**WHAT THE TASK REQUIRES:** Return the entire shuttle bus poll article word for word, with no changes.

**EXERCISE TEXT:**
● ● ● ● ● ● ●

The results of the phone poll, conducted by EMC Research of Oakland, were released Tuesday and revealed the attitudes of 500 likely voters.

“Do you support or oppose allowing employee shuttle buses to pick up and drop off passengers at a limited number of Muni bus stops in San Francisco?” principal of EMC Research, Ruth Bernstein, read a sample question aloud.

The results found that 67 percent of those surveyed do support that.

The poll also found voters are supportive of regulation, including potentially charging the companies that supply these shuttles often associated with the tech industry.

The Bay Area Council is a business-sponsored public policy advocacy organization. Bernstein said steps were taken to avoid bias in the poll.

“The questions were randomized and we tried very carefully to word these in a way that they were as neutral as possible,” she said.

Vice president of the Bay Area Council, Matt Regan, said he hopes the results will influence the discourse on shuttles, making the point that the Bay Area is the “birthplace of the tech industry” and it was difficult to believe that the population would “turn on tech”.

“We were obviously very interested to find out; is that true?” Regan asked. According to the results of the poll that’s not true.

An 18-month program currently allows the shuttle buses to legally pick up and drop off passengers at 200 stops previously only designated for Muni.

The companies operating the shuttles pay a $1 fee-per-day for per stop. The tech buses have become a symbol of the growing divide between the have and have nots.

● ● ● ● ● ● ●

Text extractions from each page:
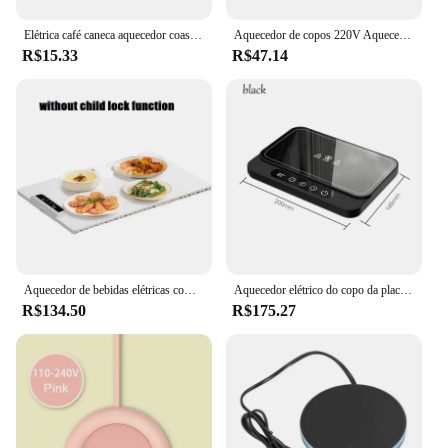
Elétrica café caneca aquecedor coaster, temperatura constante, leite prato quente, leve café copo aquecedor, ajustável para casa e escritório
Aquecedor de copos 220V Aquecedor de canecas 5 engrenagens 100 ° C fabricantes de chá quente aquecimento coaster almofada elétrica placa quente mini fogão indução caneca mais quente
R$15.33
R$47.14
Aquecedor de bebidas elétricas com superfície antiderrapante, design dobrável, aquecedor de pratos para refeições quentes e bebidas, 220V
Aquecedor elétrico do copo da placa quente, aquecedor da caneca, aquecimento do Coaster, lancheira, leite, café, casa, escritório, 220V, 9 temperatura da engrenagem, 50W
R$134.50
R$175.27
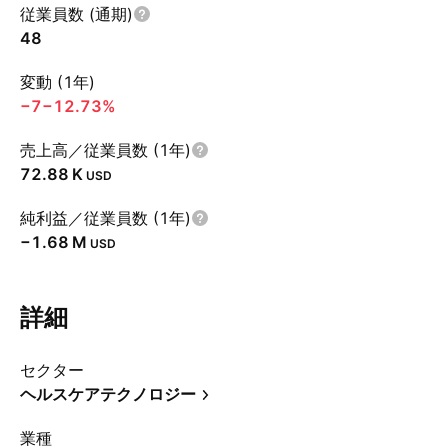
従業員数 (通期)
48
変動 (1年)
−7
−12.73%
売上高／従業員数 (1年)
‪72.88 K‬
USD
純利益／従業員数 (1年)
‪−1.68 M‬
USD
詳細
セクター
ヘルスケアテクノロジー
業種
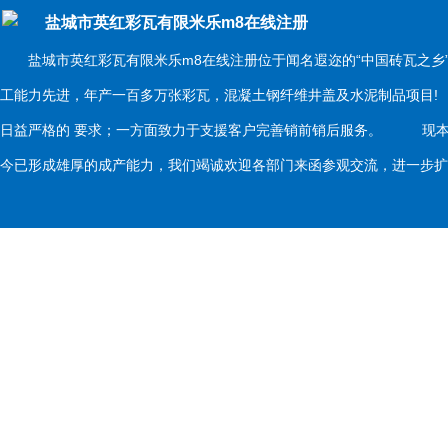
盐城市英红彩瓦有限米乐m8在线注册
盐城市英红彩瓦有限米乐m8在线注册位于闻名遐迩的“中国砖瓦之乡
工能力先进，年产一百多万张彩瓦，混凝土钢纤维井盖及水泥制品项目
日益严格的 要求；一方面致力于支援客户完善销前销后服务。 现本
今已形成雄厚的成产能力，我们竭诚欢迎各部门来函参观交流，进一步扩大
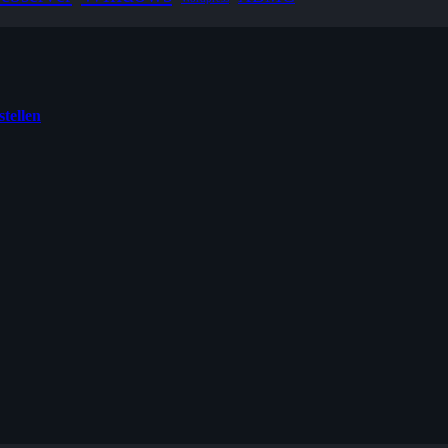
stellen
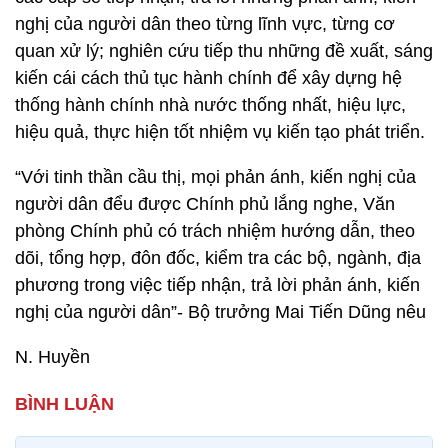
nghị của người dân theo từng lĩnh vực, từng cơ
quan xử lý; nghiên cứu tiếp thu những đề xuất, sáng
kiến cái cách thủ tục hành chính để xây dựng hệ
thống hành chính nhà nước thống nhất, hiệu lực,
hiệu quả, thực hiện tốt nhiệm vụ kiến tạo phát triển.
“Với tinh thần cầu thị, mọi phản ánh, kiến nghị của
người dân đểu được Chính phủ lắng nghe, Văn
phòng Chính phủ có trách nhiệm hướng dẫn, theo
dõi, tổng hợp, đôn đốc, kiểm tra các bộ, ngành, địa
phương trong việc tiếp nhận, trả lời phản ánh, kiến
nghị của người dân”- Bộ trưởng Mai Tiến Dũng nêu
N. Huyền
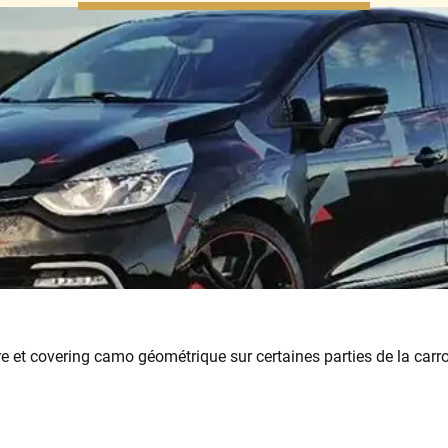
ère et covering camo géométrique sur certaines parties de la carros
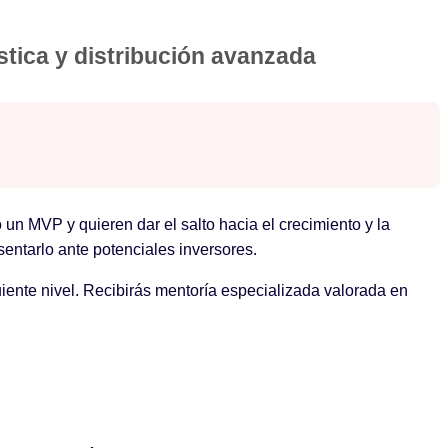
stica y distribución avanzada
n MVP y quieren dar el salto hacia el crecimiento y la
entarlo ante potenciales inversores.
uiente nivel. Recibirás mentoría especializada valorada en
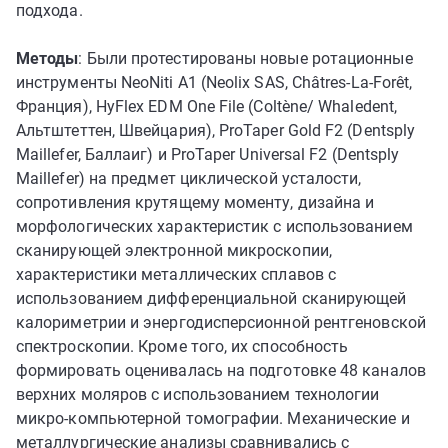
подхода.
Методы
: Были протестированы новые ротационные
инструменты NeoNiti A1 (Neolix SAS, Châtres-La-Forêt,
Франция), HyFlex EDM One File (Coltène/ Whaledent,
Альтштеттен, Швейцария), ProTaper Gold F2 (Dentsply
Maillefer, Баллаиг) и ProTaper Universal F2 (Dentsply
Maillefer) на предмет циклической усталости,
сопротивления крутящему моменту, дизайна и
морфологических характеристик с использованием
сканирующей электронной микроскопии,
характеристики металлических сплавов с
использованием дифференциальной сканирующей
калориметрии и энергодисперсионной рентгеновской
спектроскопии. Кроме того, их способность
формировать оценивалась на подготовке 48 каналов
верхних моляров с использованием технологии
микро-компьютерной томографии. Механические и
металлургические анализы сравнивались с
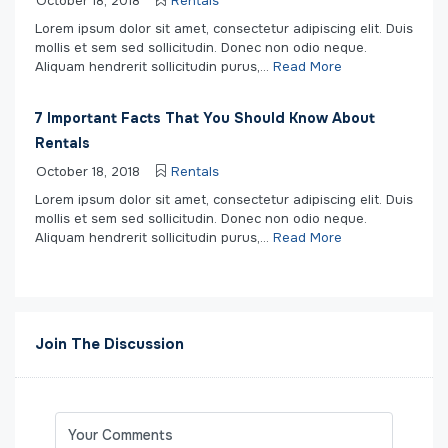
October 18, 2018
Rentals
Lorem ipsum dolor sit amet, consectetur adipiscing elit. Duis
mollis et sem sed sollicitudin. Donec non odio neque.
Aliquam hendrerit sollicitudin purus,...
Read More
7 Important Facts That You Should Know About
Rentals
October 18, 2018
Rentals
Lorem ipsum dolor sit amet, consectetur adipiscing elit. Duis
mollis et sem sed sollicitudin. Donec non odio neque.
Aliquam hendrerit sollicitudin purus,...
Read More
Join The Discussion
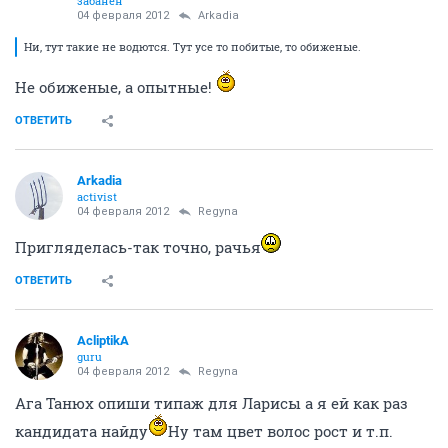
забанен
04 февраля 2012
Arkadia
Ни, тут такие не водются. Тут усе то побитые, то обиженые.
Не обиженые, а опытные!
ОТВЕТИТЬ
Arkadia
activist
04 февраля 2012
Regyna
Пригляделась-так точно, рачья
ОТВЕТИТЬ
AcliptikA
guru
04 февраля 2012
Regyna
Ага Танюх опиши типаж для Ларисы а я ей как раз
кандидата найду
Ну там цвет волос рост и т.п.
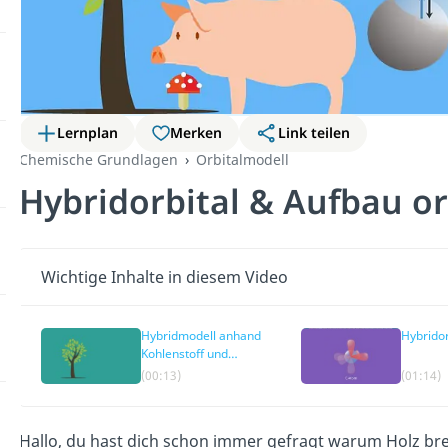
Lernplan
Merken
Link teilen
Chemische Grundlagen
Orbitalmodell
Hybridorbital & Aufbau o
Wichtige Inhalte in diesem Video
Hybridmodell anhand
Hybridor
Kohlenstoff und
Wasserstoff
(00:13)
(01:14)
Hallo, du hast dich schon immer gefragt warum Holz bren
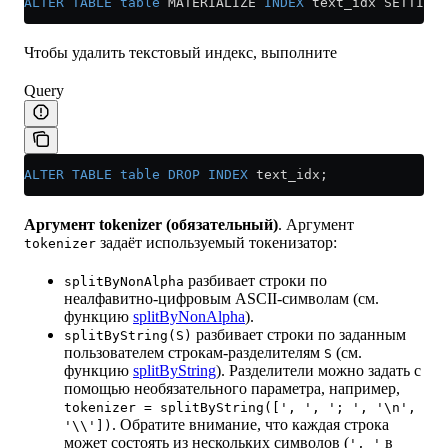
ALTER
 TABLE
 table
 MATERIALIZE 
INDEX
 text_idx SETTINGS
Чтобы удалить текстовый индекс, выполните
Query
ALTER
 TABLE
 table
 DROP
 INDEX
 text_idx;
Аргумент tokenizer (обязательный)
. Аргумент
задаёт используемый токенизатор:
tokenizer
разбивает строки по
splitByNonAlpha
неалфавитно-цифровым ASCII-символам (см.
функцию
splitByNonAlpha
).
разбивает строки по заданным
splitByString(S)
пользователем строкам-разделителям
(см.
S
функцию
splitByString
). Разделители можно задать с
помощью необязательного параметра, например,
tokenizer = splitByString([', ', '; ', '\n',
. Обратите внимание, что каждая строка
'\\'])
может состоять из нескольких символов (
в
', '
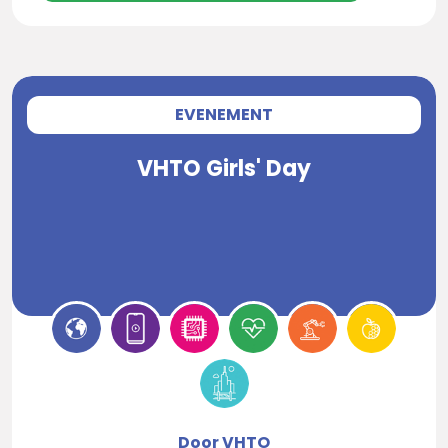
EVENEMENT
VHTO Girls' Day
Door VHTO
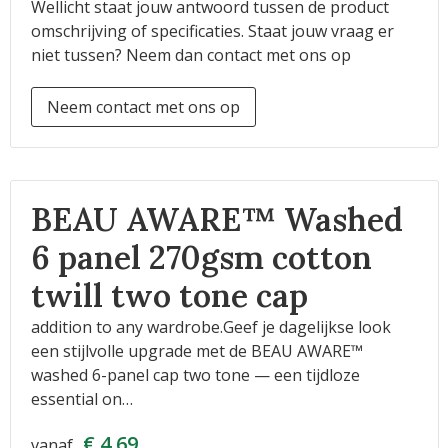
Wellicht staat jouw antwoord tussen de product
omschrijving of specificaties. Staat jouw vraag er
niet tussen? Neem dan contact met ons op
Neem contact met ons op
BEAU AWARE™ Washed
6 panel 270gsm cotton
twill two tone cap
addition to any wardrobe.Geef je dagelijkse look
een stijlvolle upgrade met de BEAU AWARE™
washed 6-panel cap two tone — een tijdloze
essential on…
€ 4,69
vanaf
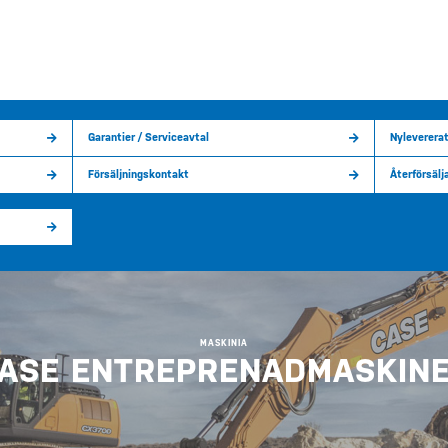
Garantier / Serviceavtal
Nyleverera
Försäljningskontakt
Återförsälj
MASKINIA
ASE ENTREPRENADMASKIN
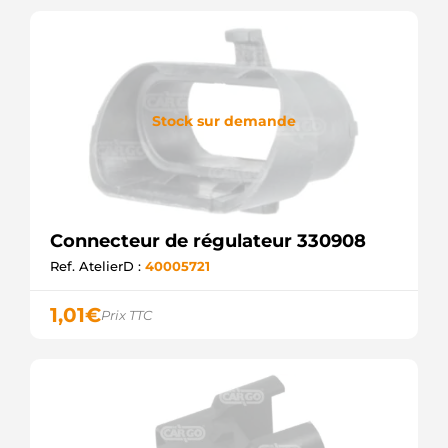
Stock sur demande
Connecteur de régulateur 330908
Ref. AtelierD :
40005721
1,01
€
Prix TTC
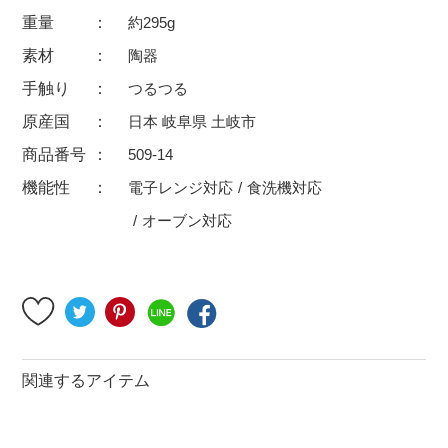
500円～
600円～
700円～
重量
約295g
1,500円〜
2,000円〜
2,500円〜
素材
陶器
手触り
つるつる
5,000円～9,999円
5,000円〜
6,000円〜
原産国
日本 岐阜県 土岐市
ブランド・窯名・作家名
商品番号
509-14
機能性
電子レンジ対応
食洗機対応
特集
オーブン対応
カラー
素材
関連するアイテム
機能性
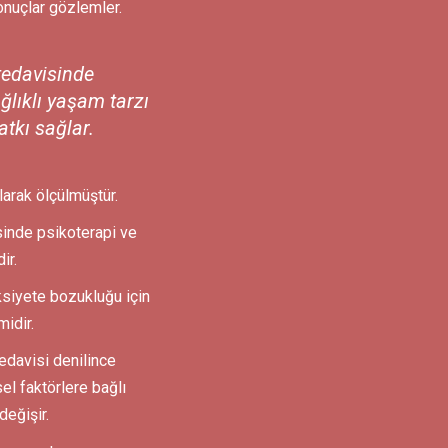
onuçlar gözlemler.
tedavisinde
ğlıklı yaşam tarzı
atkı sağlar.
arak ölçülmüştür.
inde psikoterapi ve
ir.
nksiyete bozukluğu için
idir.
edavisi denilince
el faktörlere bağlı
değişir.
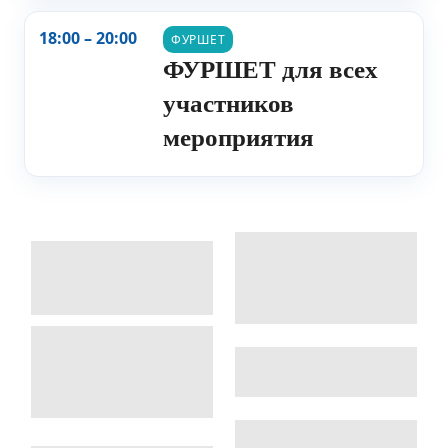
18:00 – 20:00
ФУРШЕТ
ФУРШЕТ для всех
участников
мероприятия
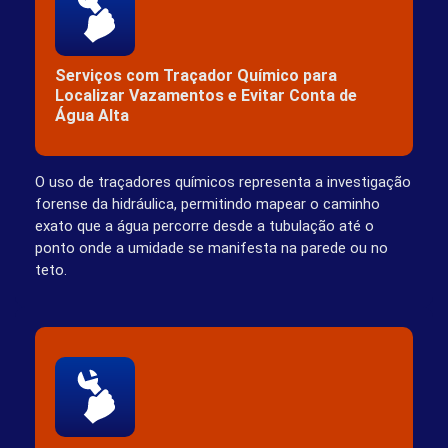
Serviços com Traçador Químico para
Localizar Vazamentos e Evitar Conta de
Água Alta
O uso de traçadores químicos representa a investigação
forense da hidráulica, permitindo mapear o caminho
exato que a água percorre desde a tubulação até o
ponto onde a umidade se manifesta na parede ou no
teto.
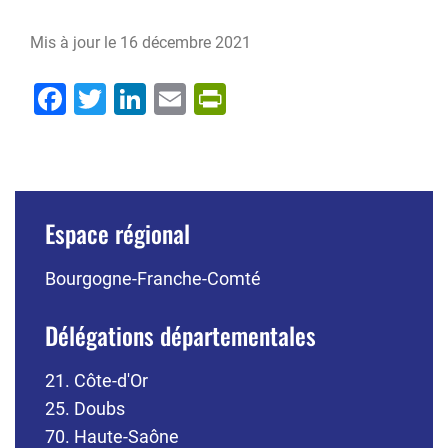
Mis à jour le
16 décembre 2021
Facebook
Twitter
LinkedIn
Email
PrintFriendly
Espace régional
Bourgogne-Franche-Comté
Délégations départementales
21. Côte-d'Or
25. Doubs
70. Haute-Saône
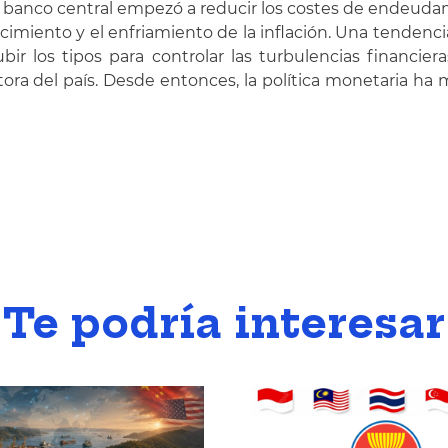
 banco central empezó a reducir los costes de endeudami
crecimiento y el enfriamiento de la inflación. Una tend
bir los tipos para controlar las turbulencias financi
sitora del país. Desde entonces, la política monetaria h
Te podría interesar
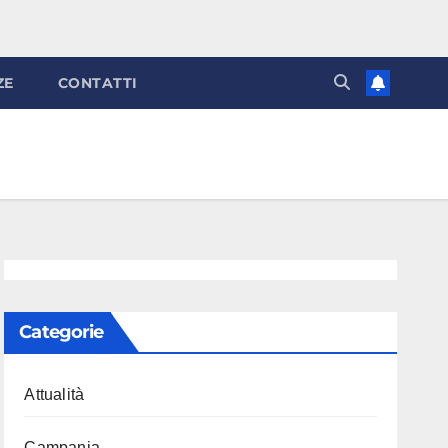
ZE
CONTATTI
Categorie
Attualità
Campania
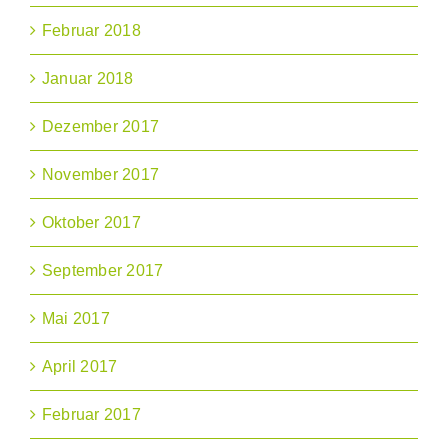
Februar 2018
Januar 2018
Dezember 2017
November 2017
Oktober 2017
September 2017
Mai 2017
April 2017
Februar 2017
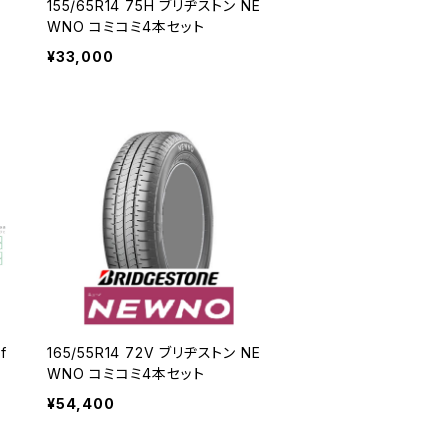
155/65R14 75H ブリヂストン NE
WNO コミコミ4本セット
¥33,000
165/55R14 72V ブリヂストン NE
本
WNO コミコミ4本セット
¥54,400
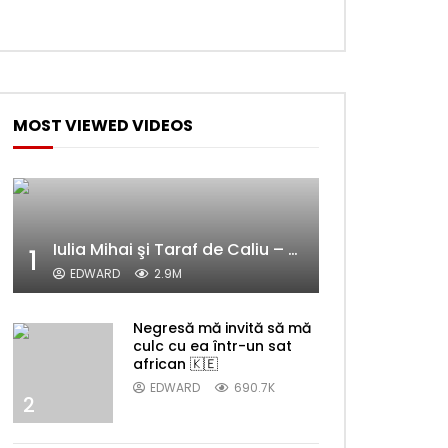
MOST VIEWED VIDEOS
Later
Iulia Mihai şi Taraf de Caliu – Alelele sălcioară (@#VedetaPopulară)
1
EDWARD
2.9M
Negresă mă invită să mă
culc cu ea într-un sat
african 🇰🇪
EDWARD
690.7K
2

● ● ● ● ● ● ●

**SOLUTION TO THE PROBLEM:**
The results of the phone poll, conducted by EMC Research of Oakland, were released Tuesday and revealed the attitudes of 500 likely voters.

“Do you support or oppose allowing employee shuttle buses to pick up and drop off passengers at a limited number of Muni bus stops in San Francisco?” principal of EMC Research, Ruth Bernstein, read a sample question aloud.

The results found that 67 percent of those surveyed do support that.

The poll also found voters are supportive of regulation, including potentially charging the companies that supply these shuttles often associated with the tech industry.

The Bay Area Council is a business-sponsored public policy advocacy organization. Bernstein said steps were taken to avoid bias in the poll.

“The questions were randomized and we tried very carefully to word these in a way that they were as neutral as possible,” she said.

Vice president of the Bay Area Council, Matt Regan, said he hopes the results will influence the discourse on shuttles, making the point that the Bay Area is the “birthplace of the tech industry” and it was difficult to believe that the population would “turn on tech”.

“We were obviously very interested to find out; is that true?” Regan asked. According to the results of the poll that’s not true.

An 18-month program currently allows the shuttle buses to legally pick up and drop off passengers at 200 stops previously only designated for Muni.

The companies operating the shuttles pay a $1 fee-per-day for per stop. The tech buses have become a symbol of the growing divide between the have and have nots.